Die EU-Außenminister wollen am 13. November über eine Verlängerung der Sanktionen entscheiden. Innerhalb der EU gibt es keine einheitliche Meinung. Vor allem Großbritannien lehnt bislang eine Aufhebung ab. Die Strafmaßnahmen laufen automatisch am 17. November aus, sofern sie nicht einstimmig von allen 25 EU-Ländern verlängert werden. Wie aus diplomatischen Kreisen aus Brüssel verlautete, wird auf deutsche Initiative hin geprüft, das Waffenembargo beizubehalten, die übrigen Strafmaßnahmen aber zu streichen. Das Verbot von Waffenlieferungen hat jedoch nur symbolische Bedeutung, da Usbekistan die Ausrüstung seiner Armee fast komplett aus Russland bezieht.
Thema Todesstrafe
Als Fortschritt bezeichnete Steinmeier die Ankündigung, die Todesstrafe endgültig abzuschaffen und eine Strafrechtsreform zu verabschieden. Ihm sei auch zugesagt worden, dass das Rote Kreuz künftig wieder Gefängnisse besuchen dürfe. Die usbekische Menschenrechtlerin Tamara Tschikunowa machte darauf aufmerksam, dass laut einem Erlass des Präsidenten ab Januar 2008 die Todesstrafe in Usbekistan verboten wird. Bis dahin sollte die Anwendung der Todesstrafe ausgesetzt werden: "Man muss das Leben der zum Tode verurteilten Menschen bis zur völligen Abschaffung der Todesstrafe retten", sagte sie im Gespräch mit DW-RADIO. Außerdem fordert sie, dass Usbekistan offen legt, wie viele Todesstrafen in den 15 Jahren Unabhängigkeit vollstreckt wurden und wo die Menschen begraben liegen.
Steinmeier traf die Bürgerrechtlerin demonstrativ vor seinem Gespräch mit Staatspräsident Karimow. Die 58-Jährige, Leiterin der von den Behörden nicht registrierten usbekischen Menschenrechtsorganisation "Mütter gegen Todesstrafe und Folter" und Trägerin des Nürnberger Menschenrechtspreises, wird seit Jahren von den staatlichen Behörden eingeschüchtert. "Unser Gespräch dauerte eine Viertelstunde und war vertraulich", sagte Tschikunowa der Deutschen Welle. "Ich kann nur sagen, dass ich mich mit Verstößen gegen das Recht auf Leben befasse." Über diese Verstöße habe sie mit Steinmeier gesprochen. Und auch darüber, dass die Verfassung in Usbekistan zwar das Recht auf Leben garantiere, aber das Strafgesetzbuch gegen dieses Recht verstoße.

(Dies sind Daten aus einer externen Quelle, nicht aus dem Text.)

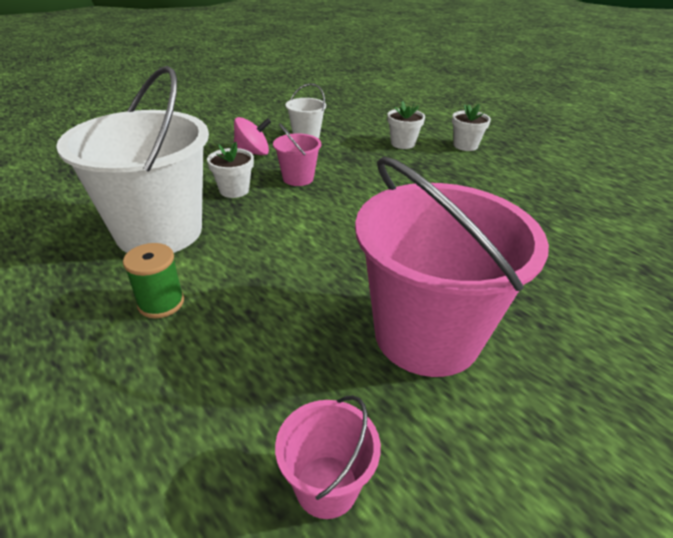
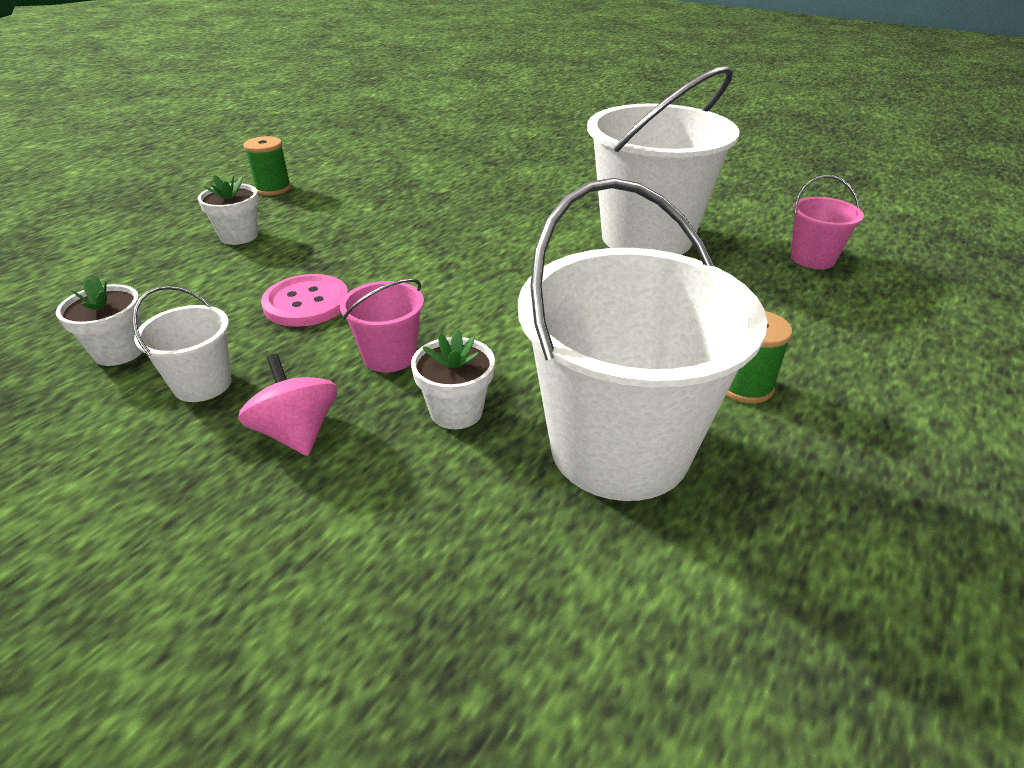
camera: 105 degrees left, 0 degrees up
pink bucket [355,156,549,377] -> white bucket [587,66,740,255]
white flower pot [387,101,425,149] -> white flower pot moved to [56,275,142,366]
none -> green spool [244,136,291,196]
none -> pink button [261,274,348,327]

Worüber sprachen Steinmeier und Karimow?
Am Vortag des Besuchs des deutschen Außenministers in Taschkent sorgte die deutsche Botschaft für Verwirrung unter den Journalisten, weil sie Steinmeiers Besuchsprogramm nicht vorlegen konnte. Später wurde jedoch klar, dass dies eine gewisse Logik hatte: Steinmeier hatte in Usbekistan ein Treffen mit dem Präsidenten und dem Außenminister des Landes geplant, ferner als Kulturprogramm eine Reise nach Buchara. Der zweite Teil, das Kulturprogramm, war offensichtlich aufschlussreicher als der erste Teil, denn das Treffen zwischen dem deutschen Minister und dem usbekischen Präsidenten wurde von keiner Seite kommentiert. Statt einer Pressekonferenz wurde für die deutschen Journalisten eine Stadtrundfahrt organisiert. Usbekische Journalisten waren erst gar nicht akkreditiert.
Den Ankündigungen zufolge sollten Islam Karimow und Frank-Walter Steinmeier aber ein breites Spektrum von Fragen erörtern – vom deutschen Stützpunkt in Termes und deutschen Geschäftbeziehungen bis hin zu den Ereignissen von Andischan und den Menschenrechten. Über die Ergebnisse der Gespräche wurde später nur sehr wenig bekannt. Berichtet wurde lediglich über die Zusammenarbeit in der Wirtschaft. Nach Angaben von Nachrichtenagenturen sind beide Seiten am Ausbau des Handels interessiert, dessen Umsatz sich heute auf mehr als 300 Millionen Dollar beläuft. Interesse galt auch Investitionsprojekten. Darüber hinaus wurden offiziellen Quellen zufolge bei den Gesprächen die Lage in Afghanistan und das Atomprogramm des Iran erörtert. Einzelheiten zu anderen Gesprächsthemen wurden nicht mitgeteilt.